What amounted to about half a year later, in 2021, sports began to reopen with severe rules in effect. Including masks, social distancing, and no fans being allowed at competitions of any kind. A difficult proposition for an athlete that is the consummate showman, and feeds off the energy of the fans. Having started his training later than usual, as stated in an interview, Noah’s 100 clearly suffered. He made the Trials final, but never looked like himself all year. In the end finishing 7th in Eugene. He came back and proved that he was still the man in the 200 however, taking the Trials win after looking vulnerable in the rounds.

Then in Tokyo he committed a cardinal sin in his semifinal. Clearly in front, he “shut down” before the line and finished in a photo for third. In a race where only the first two automatically moved on to the final! Noah got into the final on time, but with an unfavorable lane draw. Getting lane 3. That proved to be his undoing as he struggled around the turn; ran hard in the stretch; but came up short finishing 3rd. Noah brought his bronze back home. Went to Prefontaine. And finished his season with a world leading 19.50. As if to say, “I’m still the best”. Noah would later admit, that like so many others, he had had some mental health issues resulting from Covid isolation. He’s gotten himself a sports therapist. And has been an advocate for improving one’s mental health.
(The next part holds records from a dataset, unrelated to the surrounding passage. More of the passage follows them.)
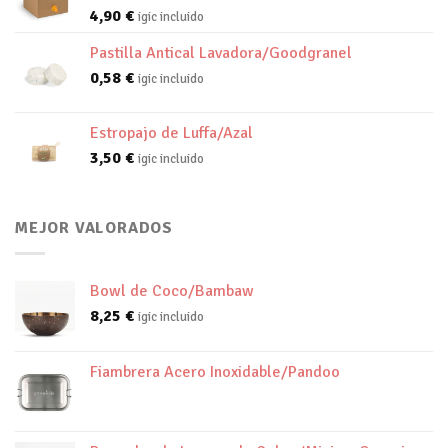
4,90
€
igic incluido
Pastilla Antical Lavadora/Goodgranel
0,58
€
igic incluido
Estropajo de Luffa/Azal
3,50
€
igic incluido
MEJOR VALORADOS
Bowl de Coco/Bambaw
8,25
€
igic incluido
Fiambrera Acero Inoxidable/Pandoo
That brings us to this year and the first full stadium season since 2019. And Noah, being the showman that he is, has been showing out! As he’s having what may be the best season that anyone has ever had in the 200!

He started the year by running indoors in an effort to improve his notoriously poor start. And honestly he did look better. Lowering his PB in the 60 meters to 6.55. A solid, elite performance. Then he came outdoors and ran a few hundreds and a couple of twos. The 100’s were ok. But the 200’s were fire – 19.86 and 19.72. Then Erriyon Knighton opened up with 19.49! The story goes that Noah was in the car when he heard, and turned around and went back to the track! He had work to do. Now, I’ve listened to some interviews with Noah, and it seems that between the 19.49 and his start still needing some work, he decided to focus on his “baby” – the deuce.

So, he went to Nationals to compete in spite of having a bye – as many athletes with byes opted out completely. Noah ran every round however. Resulting in one of the most epic 200’s ever in the final. With Erriyon Knighton blazing the turn and coming off with seemingly an insurmountable lead. Then, for the first time this year, we saw Noah shift into what I call “Noahdrive”, as he ran Knighton down from about 5 meters back. Looking over at him near the line as he won 19.67-19.69.

Noah then went to Worlds and ran 19.98 in his opening round and a sizzling, controlled 19.62 semi. The fastest preliminary race ever and well ahead of the 19.84 and 19.86 of Kenny Bednarek and Jereem Richards. Noah was clearly ready for something special in the final. And ready he was. At the gun, Noah was on a mission, flying around the turn in 10.15sec! Coming off the turn in the lead.Then he stepped on the gas! And 9.16sec later he had run 19.31 and taken down the American record that had stood since 1996! Noah and the crowd went nuts. As one of Noah’s goals had been realized.

Last week with the Diamond League back after the break from Worlds, Noah ran in Monaco against a field of Olympians that included Olympic 400 champion Michael Norman – the man who beat Noah in 2019! There would be no repeat in 2022, as Noah once again ran a solid turn, then stepped on the gas. The results this time, a 19.46 victory! With Knighton well back in second at 19.84!

The season is in another break. This time while the European Championships are run. When it’s over, there will be another three Diamond League meets before the season ends. It’s my hope that Mr Lyles runs once or twice more. As he’s clearly ready to take a shot at the WR of 19.19. The high school kid that wanted to be the best in the world has become just that. The WR would be the icing on a cake that’s been six years in the making. This is Noah Lyles. World Champion and American record holder. The best 200 meter sprinter on the planet.